Making MAGIC MAGIC – multiparent advanced generation intercross – allows crop breeders to identify the genes controlling quantitative traits, such as salinity tolerance, by crossing different combinations of multiple parents. The results of these crosses are plants whose genome is a mosaic of their multiple parents. MAGIC has multiple advantages compared with existing approaches, as it permits a more precise identification of genes that are responsible for particular rice traits. Even genes with minor effects can be pinpointed. Standard crosses (between two parents) show a poor correlation between the diversity found in the DNA (genetic diversity) and the diversity of the observable characteristics displayed by the plant (phenotypic diversity) when it grows as part of a crop. Because the MAGIC populations are created from multiple parents rather than by simply crossing two lines, making them more genetically diverse, and are the product of numerous generations of intercrossing the original founders or parent plants, creating greater opportunities for recombination and so ‘milling’ the genetic contributions from the different lines ever finer, scientists are able to more accurately identify the genes underlying important traits.  There are three main advantages of the MAGIC approach compared to existing approaches: 1. It enables scientists to more precisely identify the specific regions of the genome controlling key traits. 2. MAGIC populations incorporate a large proportion of the genetic diversity within elite rice varieties from around the world. 3. MAGIC enables the discovery of the best combinations of genes for important traits.

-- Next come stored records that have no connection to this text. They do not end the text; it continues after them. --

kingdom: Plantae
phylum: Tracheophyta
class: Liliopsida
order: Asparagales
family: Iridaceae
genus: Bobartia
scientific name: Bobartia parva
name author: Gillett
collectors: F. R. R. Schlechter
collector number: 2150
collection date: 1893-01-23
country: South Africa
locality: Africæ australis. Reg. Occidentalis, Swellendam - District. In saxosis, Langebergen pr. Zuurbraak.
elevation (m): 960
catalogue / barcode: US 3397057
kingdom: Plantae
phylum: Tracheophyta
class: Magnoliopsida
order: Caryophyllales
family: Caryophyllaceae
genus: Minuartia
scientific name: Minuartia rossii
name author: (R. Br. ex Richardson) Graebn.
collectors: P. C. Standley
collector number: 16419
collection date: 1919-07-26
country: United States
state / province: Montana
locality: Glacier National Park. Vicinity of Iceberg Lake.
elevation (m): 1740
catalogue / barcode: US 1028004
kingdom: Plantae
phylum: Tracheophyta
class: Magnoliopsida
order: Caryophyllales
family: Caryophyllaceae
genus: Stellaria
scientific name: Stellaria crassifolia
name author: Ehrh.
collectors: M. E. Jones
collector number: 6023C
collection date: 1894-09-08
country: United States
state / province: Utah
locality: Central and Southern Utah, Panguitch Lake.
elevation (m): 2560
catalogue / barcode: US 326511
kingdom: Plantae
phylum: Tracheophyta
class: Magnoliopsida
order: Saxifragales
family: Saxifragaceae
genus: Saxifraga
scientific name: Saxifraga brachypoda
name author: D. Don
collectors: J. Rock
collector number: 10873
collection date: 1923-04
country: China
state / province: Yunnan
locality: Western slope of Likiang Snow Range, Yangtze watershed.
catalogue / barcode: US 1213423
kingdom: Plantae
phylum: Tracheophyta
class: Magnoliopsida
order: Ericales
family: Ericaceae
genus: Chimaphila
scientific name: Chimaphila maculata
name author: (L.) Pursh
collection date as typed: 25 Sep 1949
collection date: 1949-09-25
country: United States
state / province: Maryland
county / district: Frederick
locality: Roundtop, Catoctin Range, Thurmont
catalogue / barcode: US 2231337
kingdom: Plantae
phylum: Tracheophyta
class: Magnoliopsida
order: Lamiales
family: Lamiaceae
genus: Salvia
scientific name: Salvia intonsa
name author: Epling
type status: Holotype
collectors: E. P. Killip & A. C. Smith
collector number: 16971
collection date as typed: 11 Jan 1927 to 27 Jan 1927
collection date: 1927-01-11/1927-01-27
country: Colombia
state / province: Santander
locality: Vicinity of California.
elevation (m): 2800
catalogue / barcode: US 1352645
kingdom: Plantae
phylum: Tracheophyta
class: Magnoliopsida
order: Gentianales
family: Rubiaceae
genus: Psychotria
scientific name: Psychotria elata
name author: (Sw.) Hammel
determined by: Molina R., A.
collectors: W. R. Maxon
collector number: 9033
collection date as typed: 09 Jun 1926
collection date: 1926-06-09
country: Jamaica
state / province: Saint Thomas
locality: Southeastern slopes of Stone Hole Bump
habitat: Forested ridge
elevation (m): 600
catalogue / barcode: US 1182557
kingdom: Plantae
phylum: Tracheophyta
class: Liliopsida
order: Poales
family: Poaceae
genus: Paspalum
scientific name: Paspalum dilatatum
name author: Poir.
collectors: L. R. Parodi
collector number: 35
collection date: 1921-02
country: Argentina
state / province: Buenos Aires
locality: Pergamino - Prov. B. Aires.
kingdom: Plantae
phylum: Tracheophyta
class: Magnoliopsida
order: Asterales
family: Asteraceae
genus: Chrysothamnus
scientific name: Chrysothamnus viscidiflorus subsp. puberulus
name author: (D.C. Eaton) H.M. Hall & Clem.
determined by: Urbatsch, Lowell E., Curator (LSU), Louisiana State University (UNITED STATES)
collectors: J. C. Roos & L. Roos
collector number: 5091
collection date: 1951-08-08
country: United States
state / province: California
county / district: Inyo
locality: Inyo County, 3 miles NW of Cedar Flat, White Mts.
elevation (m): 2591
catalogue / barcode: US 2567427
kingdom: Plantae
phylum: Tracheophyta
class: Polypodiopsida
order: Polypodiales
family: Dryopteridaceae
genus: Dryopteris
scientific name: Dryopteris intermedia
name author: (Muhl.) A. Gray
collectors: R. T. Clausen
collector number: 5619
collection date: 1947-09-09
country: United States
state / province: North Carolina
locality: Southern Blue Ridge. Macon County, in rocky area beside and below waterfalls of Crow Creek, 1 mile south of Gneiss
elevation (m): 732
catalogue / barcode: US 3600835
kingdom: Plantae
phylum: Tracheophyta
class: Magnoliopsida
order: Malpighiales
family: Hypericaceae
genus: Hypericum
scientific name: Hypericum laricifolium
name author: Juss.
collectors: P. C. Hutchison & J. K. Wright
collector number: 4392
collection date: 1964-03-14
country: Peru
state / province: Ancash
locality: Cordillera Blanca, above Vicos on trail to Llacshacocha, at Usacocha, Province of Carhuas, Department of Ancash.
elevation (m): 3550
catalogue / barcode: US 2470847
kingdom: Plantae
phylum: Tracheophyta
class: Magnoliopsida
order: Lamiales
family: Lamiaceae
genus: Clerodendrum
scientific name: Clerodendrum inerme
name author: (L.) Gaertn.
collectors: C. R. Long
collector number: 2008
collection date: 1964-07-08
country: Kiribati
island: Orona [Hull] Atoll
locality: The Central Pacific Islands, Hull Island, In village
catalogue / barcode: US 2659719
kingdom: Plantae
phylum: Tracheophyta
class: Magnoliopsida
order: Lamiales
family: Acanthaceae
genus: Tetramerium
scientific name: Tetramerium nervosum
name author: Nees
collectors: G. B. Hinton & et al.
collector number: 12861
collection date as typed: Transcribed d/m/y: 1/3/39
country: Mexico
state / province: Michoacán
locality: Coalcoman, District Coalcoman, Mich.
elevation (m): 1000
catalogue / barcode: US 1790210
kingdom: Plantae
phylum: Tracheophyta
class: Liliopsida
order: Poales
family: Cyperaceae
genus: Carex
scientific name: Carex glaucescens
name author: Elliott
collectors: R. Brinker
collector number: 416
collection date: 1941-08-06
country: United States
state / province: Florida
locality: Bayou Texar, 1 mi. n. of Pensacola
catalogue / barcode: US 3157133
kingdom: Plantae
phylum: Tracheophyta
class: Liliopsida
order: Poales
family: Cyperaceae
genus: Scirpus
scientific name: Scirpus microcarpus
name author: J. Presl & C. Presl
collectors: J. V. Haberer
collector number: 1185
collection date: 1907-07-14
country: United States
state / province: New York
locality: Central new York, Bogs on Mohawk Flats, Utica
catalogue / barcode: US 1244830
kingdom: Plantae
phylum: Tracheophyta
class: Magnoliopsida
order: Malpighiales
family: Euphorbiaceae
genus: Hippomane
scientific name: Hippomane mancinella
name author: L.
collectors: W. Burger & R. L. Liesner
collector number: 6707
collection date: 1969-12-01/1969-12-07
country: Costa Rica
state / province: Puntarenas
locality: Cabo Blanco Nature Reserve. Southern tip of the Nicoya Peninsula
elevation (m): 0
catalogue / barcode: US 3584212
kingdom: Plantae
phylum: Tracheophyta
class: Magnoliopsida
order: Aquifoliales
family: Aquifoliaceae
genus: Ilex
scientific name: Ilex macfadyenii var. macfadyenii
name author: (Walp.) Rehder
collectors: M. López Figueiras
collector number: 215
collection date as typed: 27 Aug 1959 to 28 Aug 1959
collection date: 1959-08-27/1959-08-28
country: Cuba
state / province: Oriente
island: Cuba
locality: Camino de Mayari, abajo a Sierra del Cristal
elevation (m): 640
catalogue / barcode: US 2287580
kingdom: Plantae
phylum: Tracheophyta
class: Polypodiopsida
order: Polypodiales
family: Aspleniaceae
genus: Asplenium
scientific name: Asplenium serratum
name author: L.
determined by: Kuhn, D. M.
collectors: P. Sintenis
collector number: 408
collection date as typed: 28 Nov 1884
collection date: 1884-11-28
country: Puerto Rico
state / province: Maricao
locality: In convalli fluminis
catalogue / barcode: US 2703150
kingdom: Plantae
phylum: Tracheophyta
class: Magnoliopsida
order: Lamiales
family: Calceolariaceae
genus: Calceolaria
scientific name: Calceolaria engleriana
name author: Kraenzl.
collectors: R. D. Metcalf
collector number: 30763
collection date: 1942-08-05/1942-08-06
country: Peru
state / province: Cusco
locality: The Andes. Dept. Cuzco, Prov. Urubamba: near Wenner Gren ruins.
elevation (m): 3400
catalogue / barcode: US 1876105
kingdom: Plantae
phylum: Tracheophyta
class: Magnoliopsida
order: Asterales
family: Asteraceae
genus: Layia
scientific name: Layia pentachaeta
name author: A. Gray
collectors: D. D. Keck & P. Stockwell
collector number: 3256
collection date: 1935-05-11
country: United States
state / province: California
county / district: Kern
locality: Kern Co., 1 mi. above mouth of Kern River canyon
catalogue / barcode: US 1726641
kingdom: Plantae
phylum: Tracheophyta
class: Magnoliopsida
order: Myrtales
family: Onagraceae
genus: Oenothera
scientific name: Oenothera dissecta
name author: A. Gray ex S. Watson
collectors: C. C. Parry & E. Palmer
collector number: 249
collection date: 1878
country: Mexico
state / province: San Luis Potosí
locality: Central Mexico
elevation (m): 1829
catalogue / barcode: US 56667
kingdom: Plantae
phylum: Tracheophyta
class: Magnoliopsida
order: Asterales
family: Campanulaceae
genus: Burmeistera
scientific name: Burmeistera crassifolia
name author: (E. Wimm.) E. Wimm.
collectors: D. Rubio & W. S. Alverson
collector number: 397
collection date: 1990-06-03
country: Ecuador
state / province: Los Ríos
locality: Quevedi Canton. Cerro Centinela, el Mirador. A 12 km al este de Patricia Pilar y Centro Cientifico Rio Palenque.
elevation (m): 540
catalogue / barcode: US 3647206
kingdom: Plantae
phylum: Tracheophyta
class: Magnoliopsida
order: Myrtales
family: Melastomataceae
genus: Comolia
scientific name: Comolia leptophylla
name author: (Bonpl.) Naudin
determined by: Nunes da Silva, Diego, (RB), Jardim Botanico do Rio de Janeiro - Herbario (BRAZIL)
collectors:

GCP funded the development of four kinds of rice populations, including indica MAGIC, which is the most advanced of the MAGIC populations developed so far. These populations contain multiple desirable traits, including: blast and bacterial blight-resistance, salinity and submergence tolerance and grain quality.

New generation of researchers working on a new rice revolution

Photo: IRRI

Rice farmer in her field in Rwanda.

Robert Zeigler’s dream of a new rice Green Revolution with ‘super crops’ is coming true, thanks in part to GCP’s focus on combining cutting-edge molecular plant-breeding techniques with conventional plant breeding.

“With all this going for us, the second Green Revolution means we can meet the great challenges ahead with unprecedented efforts that will result in unparalleled impacts,” he says. “This will range from mining the rice genomes for needed traits to developing climate change-ready rice.”

IRRI researchers like Abdelbagi agree that new plant-breeding techniques, such as those fostered by GCP, are making ‘super’ crops more likely: “I’m committed to understand how plants can be manipulated to adapt to, and better tolerate, extreme environmental stresses, which seems more feasible today than it has ever been before.

“GCP-supported work has provided mechanisms for developing varieties with multiple stress tolerances, besides the improvements in yield and quality.”

And for Hei, GCP’s 10-year legacy is not just about the technology but also about the people.

“Over ten years you have three generations of PhD students,” he says. “Many people became a ‘new generation’ scientist through this programme. Many people have benefitted. GCP is one of a kind. I’m just in love with it.”